The thing about OSS is that it's only a software licensing model
-Renegade
+1 x 10!
No matter how many times the advocates of OSS and FOSS point that out, people still somehow have trouble understanding that. Maybe that's because the licensing employed by proprietary software products
is part of the business model.
WordPress won the mindshare battle
-Renegade
Yes, and yes a thousand times more!
It's not about features, or technical excellence, or clean code, or any of the other critically important things software creators live with and by. Programmers constantly need to be reminded that it's not so much what they're interested in or believe. It's what the people in their deployed base
want if they hope for their project to become popular.
Smart projects understand this and engage their community. And meaningfully
interact with it.
People want to belong. Wordpress allowed them to do that. They got down with their users. They invited them in. They allowed them to play in the sandbox to a degree that was almost unprecedented at the time. And from that level engagement, Wordpress created a vibrant and vocal community that put it over the top.

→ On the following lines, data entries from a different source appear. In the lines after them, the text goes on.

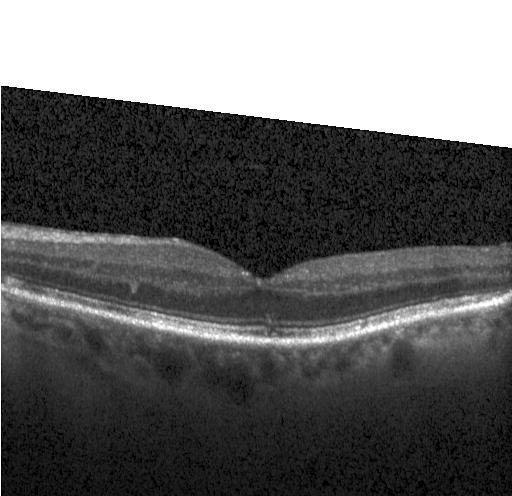
OCT B-scan showing no choroidal neovascularization, no diabetic macular edema, and no drusen.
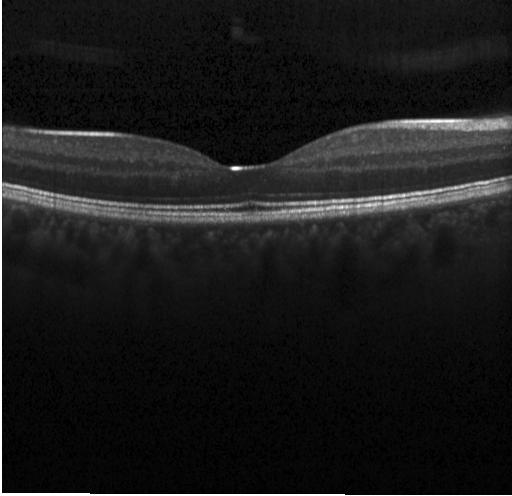 Retinal OCT cross-section showing no choroidal neovascularization, diabetic macular edema, or drusen.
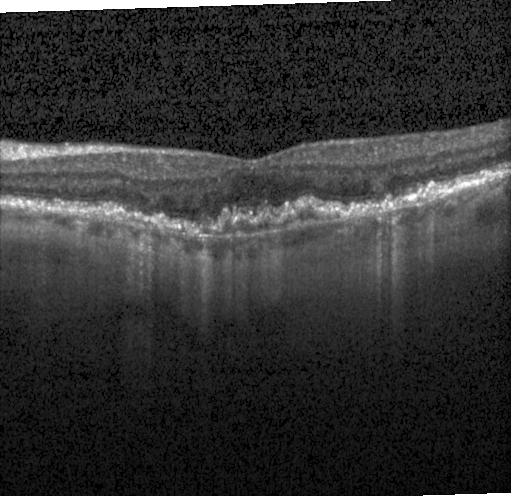 OCT finding: a choroidal neovascular membrane.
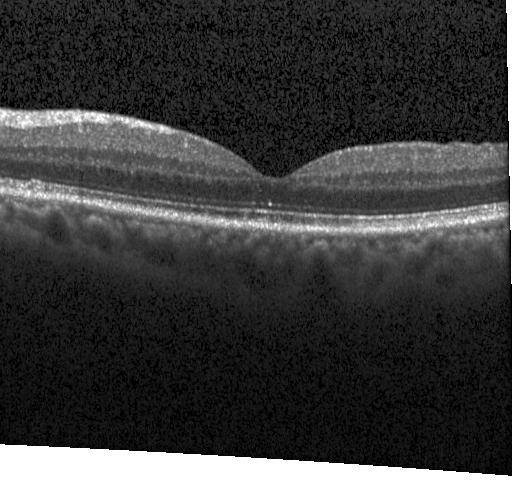

Spectral-domain optical coherence tomography; optical coherence tomography scan.
Diagnosis: no evidence of choroidal neovascularization, diabetic macular edema, or drusen.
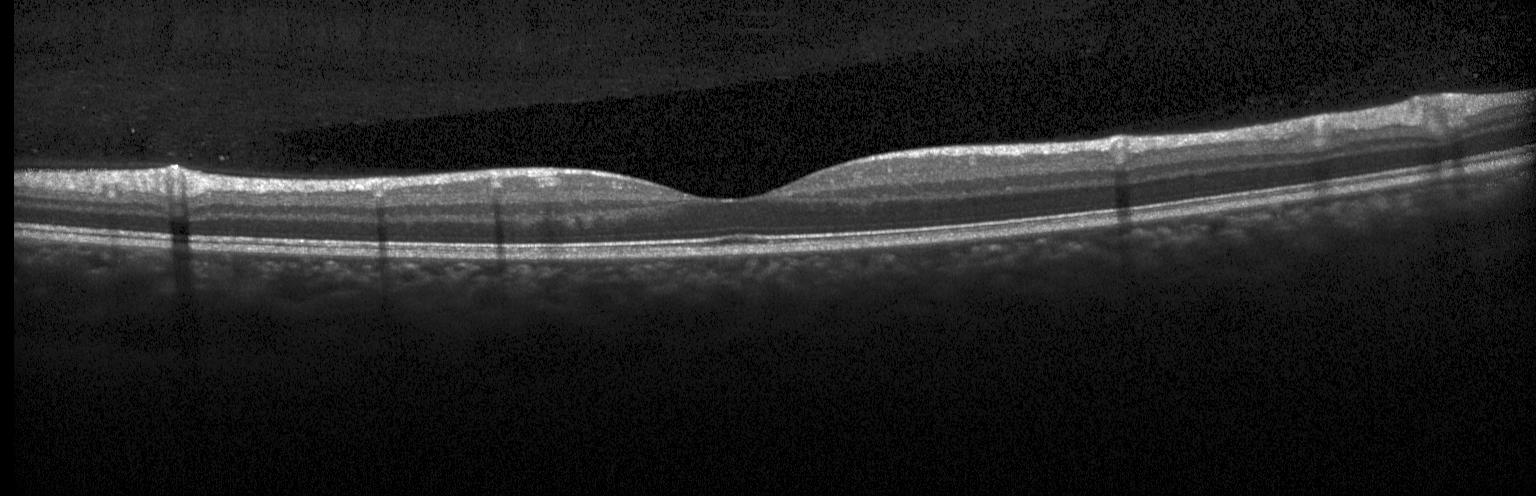

Spectral-domain OCT B-scan: neither choroidal neovascularization, diabetic macular edema, nor drusen.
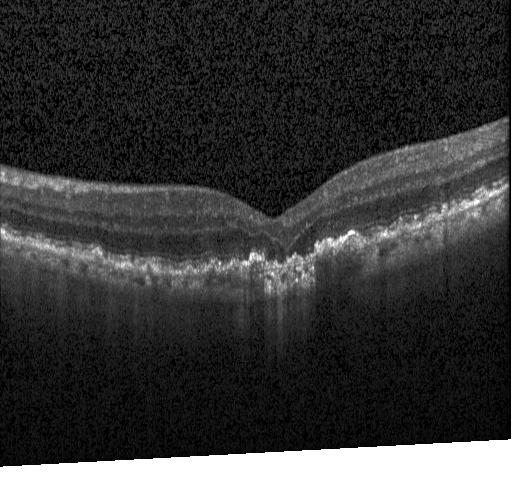 Macular scan, acquired on a Heidelberg Spectralis, OCT B-scan, spectral-domain OCT
Finding: choroidal neovascularization (CNV).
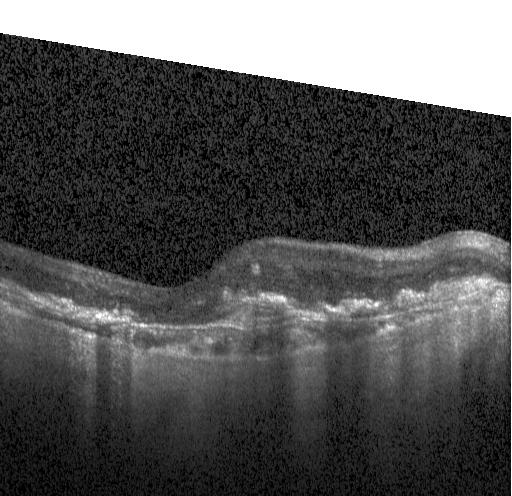
Spectral-domain optical coherence tomography · optical coherence tomography B-scan · acquired on a Heidelberg Spectralis
Macular OCT: a choroidal neovascular membrane.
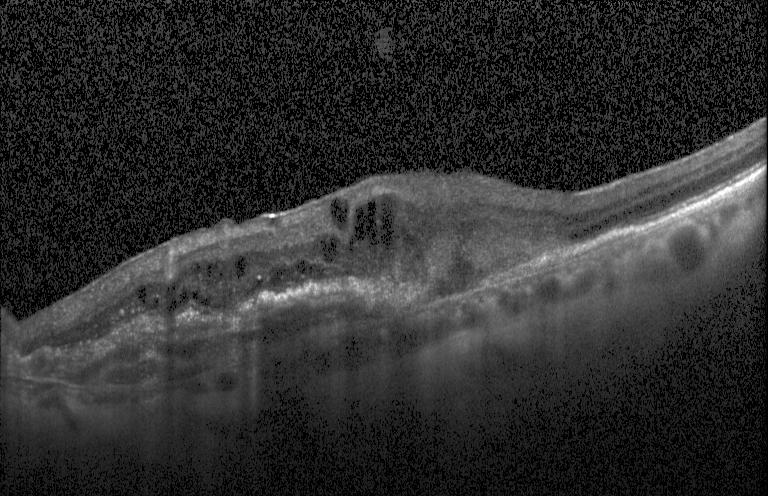
Diagnosis: CNV.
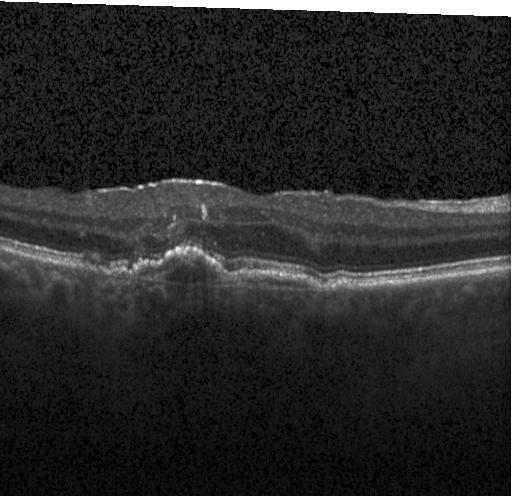

Optical coherence tomography B-scan.
Finding: a choroidal neovascular membrane.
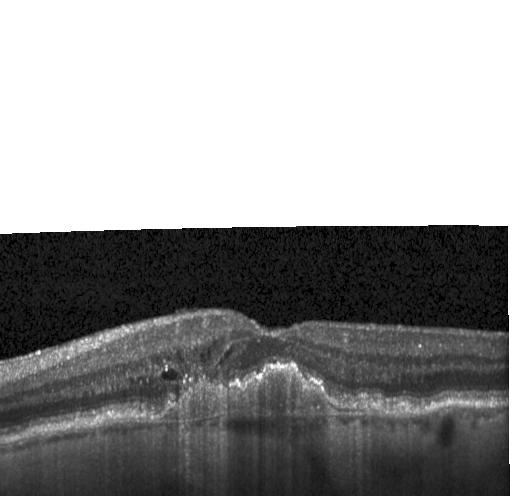 SD-OCT. OCT line scan. Fovea-centered — Assessment: a choroidal neovascular membrane.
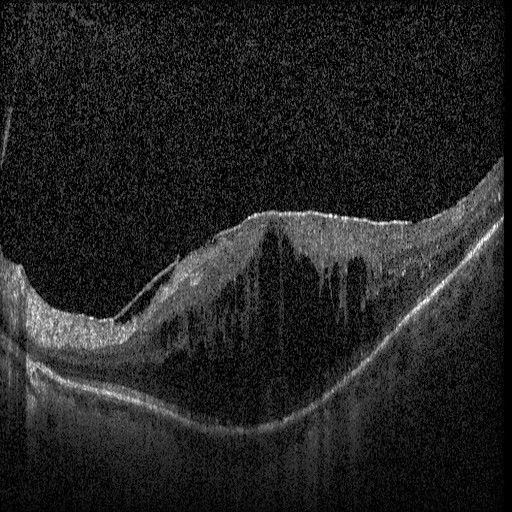 Through the macula; optical coherence tomography B-scan.
Impression: diabetic macular edema (DME).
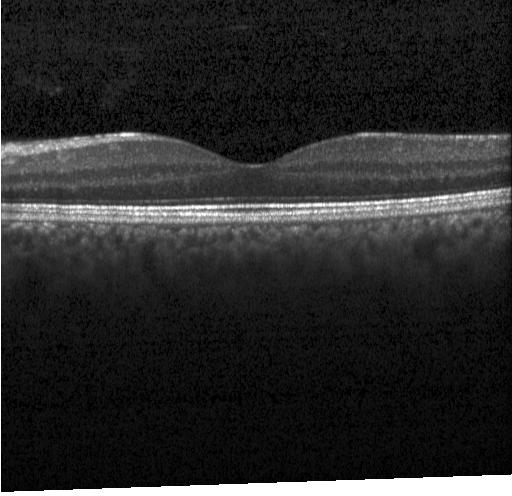

Retinal OCT cross-section — Assessment: no evidence of CNV, DME, or drusen.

It's not so much whether or not Wordpress is superior to MovableType. It's a question of which product,
and company,
and community the people like more.
Byrne Reese's entire article seems to miss that point.
MoveableType didn't have its ball taken away from it. People simply found a different ballgame they'd rather play in.
And to characterize the events and actions that led to Wordpress trouncing MovableType in collective mindshare as a "war" further reinforces my belief that
he still just doesn't get it.And probably never will.
However, the article is his analysis after all. And as such it makes for an interesting read. Even if it does smack of 'green-eyes' from time to time...
I'm sure the Wordpress developers and community would tell the story very differently.